Para além do Dupilumab, desde 2017, já foi aprovado mais um medicamento biotecnológico. "O presente e o futuro são muito promissores", observa Bruno Duarte.
Iva Reis foi uma das pacientes que experimentou diversos métodos diferentes à base de cremes, cortisona, comprimidos e medicamentos injetáveis até que se deparou com o Dupilumab, que toma há cerca de dois anos e revela que esta terapêutica conseguiu retirar-lhe todos os sintomas da doença.
Predisposição genética
Por ser uma das doenças mais debilitantes pela "elevada prevalência e impacto multidimensional que comporta para os seus doentes", a Associação Dermatite Atópica Portugal (ADERMAP), criada em 2018, disponibiliza apoio para quem mais precisa.
Em entrevista ao JN, Joana Camilo, presidente da associação, explica que estão a ser feitos esforços para informar o maior número possível de pacientes mas também pessoas que não sofrem de dermatite atópica. Um desses esforços passa pela criação de um diretório de especialistas que poderão ajudar a encontrar um médico dermatologista especializado perto da área de residência de cada paciente.
Esta é, aliás, uma das principais questões apontadas por Joana Camilo, que reconhece os bons cuidados e tratamentos que o SNS providencia em questões relacionadas com a dermatite atópica. Mas lamenta que as cidades mais interiores tenham falta de especialistas para responder às necessidades dos pacientes.

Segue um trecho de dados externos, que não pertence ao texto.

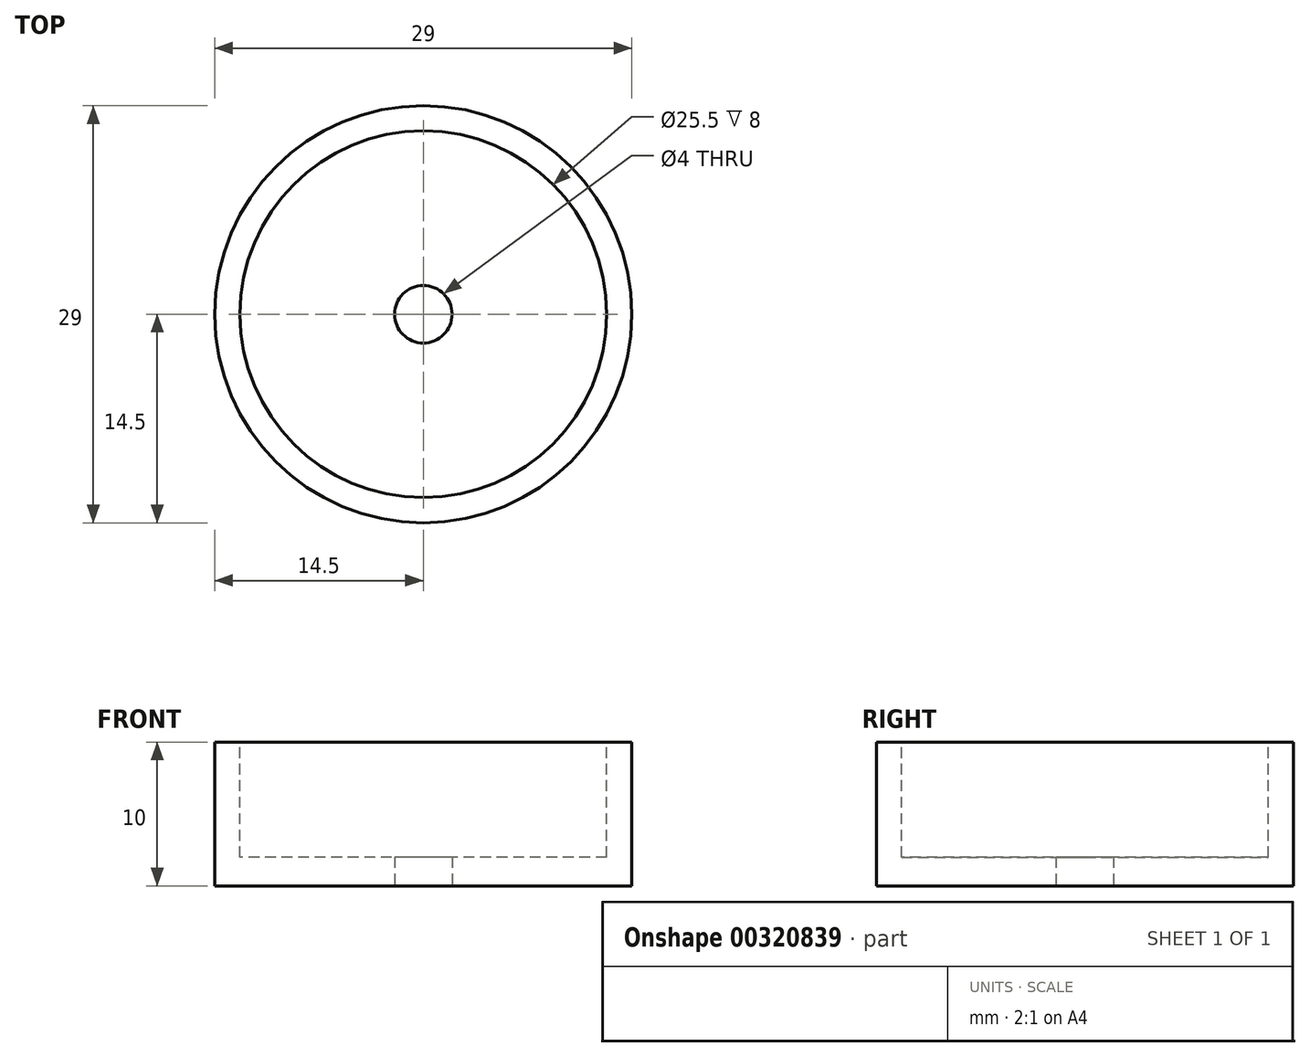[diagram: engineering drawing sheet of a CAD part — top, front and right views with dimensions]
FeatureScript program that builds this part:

Os elevados encargos no orçamento familiar (nalguns casos superiores a 150 euros por mês por pessoa) são outra das realidades que a ADERMAP procura trazer à atenção do público. A predisposição genética da dermatite atópica pode levar a que mais do que um caso seja registado dentro de cada família, o que multiplica as despesas, já por si elevadas, com medicamentos, consultas e produtos de higiene especializados. Joana Camilo é um exemplo dessa realidade, com a sua mãe, ela própria e o seu filho a sofrerem de dermatite atópica.
Focada agora em melhorar a informação que se tem sobre a doença em Portugal, a associação pretende apoiar um estudo que determine a prevalência total da dermatite atópica no país e chegar a um número real de pacientes. Para tal, afirma estar em contacto permanente com hospitais e profissionais de saúde, que são também quem mais reencaminha associados para a ADERMAP.
As relações estabelecidas com entidades semelhantes noutros países, com especial destaque para Espanha, são outro exemplo dado pela presidente da associação quanto ao trabalho desenvolvido para melhor informar e sensibilizar a população geral sobre as complicações que a doença comporta.